Se sert-on des fils d’araignée ?

Les E. — Oui, pour arrêter les hémorrhagies.

La M. — Cela est vrai, et ne serait-ce que pour ce service, l’araignée mériterait d’être réhabilitée ; — mais, dans l’industrie, on a cherché à utiliser ces fils pour en fabriquer des tissus qui ressemblent à de la soie ; seulement, la cherté de la main-d’œuvre rend la chose peu pratique. — Les Chinois, industrieux et patients, ont tiré parti de ces fils si doux et si réguliers, et en ont fabriqué des étoffes.

Une Elève. — Les fils de la Vierge sont-ils donc aussi tissés par les araignées ? car j’en ai trouvé qui contenaient de petites araignées.

La M. — Oui, mes enfants ; les fils de la Vierge ne sont autre chose que les toiles nombreuses des bois et des champs, lavées par la pluie de l’arrière-saison, agglomérées et amoncelées en longs écheveaux qui, enlevés par le vent, forment de longs filaments blancs.

Maintenant, récapitulons, si vous le voulez bien.

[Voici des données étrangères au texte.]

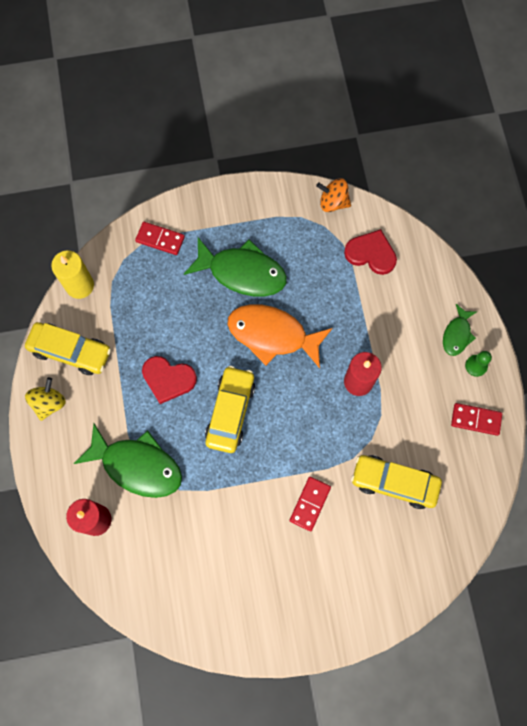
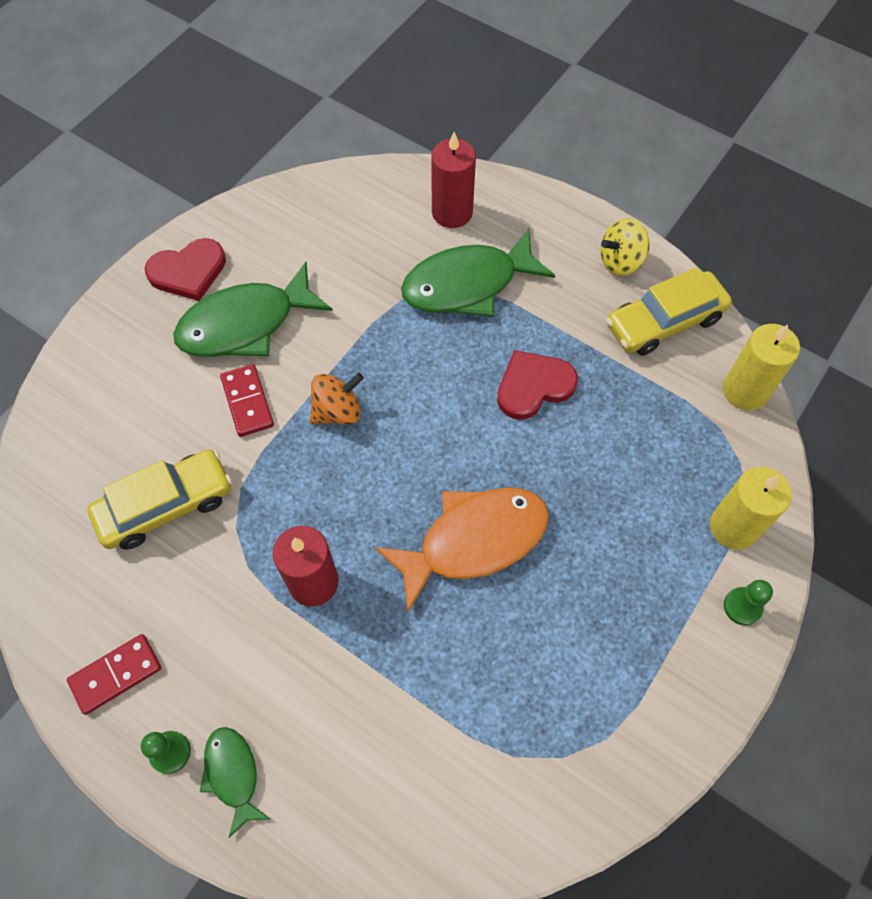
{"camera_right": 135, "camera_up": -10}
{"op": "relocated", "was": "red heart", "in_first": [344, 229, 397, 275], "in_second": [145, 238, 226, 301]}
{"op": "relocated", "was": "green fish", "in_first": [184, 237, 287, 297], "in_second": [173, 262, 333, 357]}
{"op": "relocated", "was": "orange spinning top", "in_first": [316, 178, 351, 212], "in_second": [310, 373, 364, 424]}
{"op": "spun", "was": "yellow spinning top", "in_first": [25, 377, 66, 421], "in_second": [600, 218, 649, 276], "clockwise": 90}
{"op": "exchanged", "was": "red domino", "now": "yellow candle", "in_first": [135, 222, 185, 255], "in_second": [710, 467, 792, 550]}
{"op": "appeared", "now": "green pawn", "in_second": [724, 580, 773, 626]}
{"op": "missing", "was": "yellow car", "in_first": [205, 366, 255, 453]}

Dans quelle classe placez-vous l’araignée ? — Les arachnides.

Dans quel ordre ? — Celui des aranéides.

Par rapport au manque d’os ? — Dans l’embranchement des annelés.

Par rapport à sa reproduction ? — Dans les ovipares.

Combien a-t-elle d’yeux ? — 6 ou 8

Gombien de pattes ? — 8, ou 4 paires de pattes terminées par des tarses crochus.

Avec quoi prend-elle sa proie ? — Avec deux mandibules.

Mange-t-elle des bêtes mortes ? — Non ; elle ne touche qu’à des proies vivantes.

Est-elle utile ? — Oui, elle détruit des insectes nuisibles.

Est-elle dangereuse pour l’homme ? — Non, pas dans nos climats ; son venin ne tue que les animaux.

D’où vient la soie ? — D’une matière gluante qui sort des pores des mamelons et qui se solidifie à l’air.

Ont-elles des formes et des couleurs différentes ? — Oui.

Leurs toiles sont-elles semblables ? — Non : elles varient de forme et de couleur ; elles ont plus ou moins de solidité.

Quelles sont leurs qualités ? — La propreté, l’habileté. l’adresse, le courage, la sollicitude maternelle, l’intelligence, l’activité.

Quelles sont les principales espèces ? — La tégénaire (murailles), l’épéire-diadème des jardins, la clubione (avoine), la tarentule (Italie), l’argyronète (araignée aquatique, cloche à plongeur), la mygale (Amérique du Sud), l’araignée pionnière (Corse).

Utilise-t-on les fils d’araignée ? — Oui, en médecine pour arrêter les hémorrhagies ; dans l’industrie pour fabriquer des tissus, surtout en Chine.

Que sont les fils de la Vierge ? — Des fils d’araignée enlevés par le vent.

Pourriez-vous donner une idée de l’extrême finesse du fil de l’araignée ? — Dix mille fils égalent à peine la grosseur d’un cheveu.

Nota. — Après cette leçon, dictez les principaux mots qui s’y rencontrent : ces mots formeront un excellent exercice ; non-seulement ils serviront aux élèves comme lexicographie (orthographe d’usage), mais : ils les aideront à fixer leurs souvenirs, et pourront leur tenir lieu de questionnaire sur la leçon.